TASKS TO CARRY OUT:
1: Reproduce the text of the infrastructure evaluation passage between "(d) AWS-native: ECS" and "for AWS-resident workloads.", inclusive.
2: According to the infrastructure evaluation passage, which AWS service is already in use for AWS-resident workloads?

Verdict: Not viable for a production rotation service. The restart-mid-rotation risk alone rules it out. The $150/mo separation cost is the correct expense for the isolation this use case requires.


(d) AWS-native: ECS Fargate + RDS PostgreSQL

Raxx already has AWS account 521228113048. SSM Parameter Store is already in use for AWS-resident workloads.

Records from a collection:
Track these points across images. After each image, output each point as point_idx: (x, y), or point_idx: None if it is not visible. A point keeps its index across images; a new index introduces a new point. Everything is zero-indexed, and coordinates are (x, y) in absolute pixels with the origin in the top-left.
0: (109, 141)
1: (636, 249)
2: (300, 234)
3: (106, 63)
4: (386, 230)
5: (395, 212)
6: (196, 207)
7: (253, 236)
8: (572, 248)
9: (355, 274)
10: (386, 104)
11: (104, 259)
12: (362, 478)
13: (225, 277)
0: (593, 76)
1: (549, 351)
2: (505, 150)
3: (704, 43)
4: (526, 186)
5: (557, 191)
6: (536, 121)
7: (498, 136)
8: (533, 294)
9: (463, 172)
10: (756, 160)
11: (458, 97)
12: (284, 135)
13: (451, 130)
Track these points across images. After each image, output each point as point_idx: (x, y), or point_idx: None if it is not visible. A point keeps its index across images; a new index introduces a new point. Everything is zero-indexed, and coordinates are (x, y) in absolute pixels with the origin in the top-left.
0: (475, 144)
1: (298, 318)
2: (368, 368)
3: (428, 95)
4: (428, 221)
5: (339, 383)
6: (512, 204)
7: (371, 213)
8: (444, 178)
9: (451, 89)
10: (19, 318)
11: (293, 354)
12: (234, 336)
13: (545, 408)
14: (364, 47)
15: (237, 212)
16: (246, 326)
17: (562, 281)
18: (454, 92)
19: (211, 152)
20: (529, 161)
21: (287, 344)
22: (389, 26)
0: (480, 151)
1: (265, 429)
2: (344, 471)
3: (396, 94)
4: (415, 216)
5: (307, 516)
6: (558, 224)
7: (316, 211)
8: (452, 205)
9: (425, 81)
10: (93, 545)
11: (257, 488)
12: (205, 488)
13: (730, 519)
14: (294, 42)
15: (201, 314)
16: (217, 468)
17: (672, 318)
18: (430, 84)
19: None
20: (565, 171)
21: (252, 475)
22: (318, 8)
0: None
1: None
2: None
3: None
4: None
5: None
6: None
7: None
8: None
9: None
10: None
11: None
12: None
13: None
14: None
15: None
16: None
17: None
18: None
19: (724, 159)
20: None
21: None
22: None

RESULTS:
1:
(d) AWS-native: ECS Fargate + RDS PostgreSQL

Raxx already has AWS account 521228113048. SSM Parameter Store is already in use for AWS-resident workloads.

2: SSM Parameter Store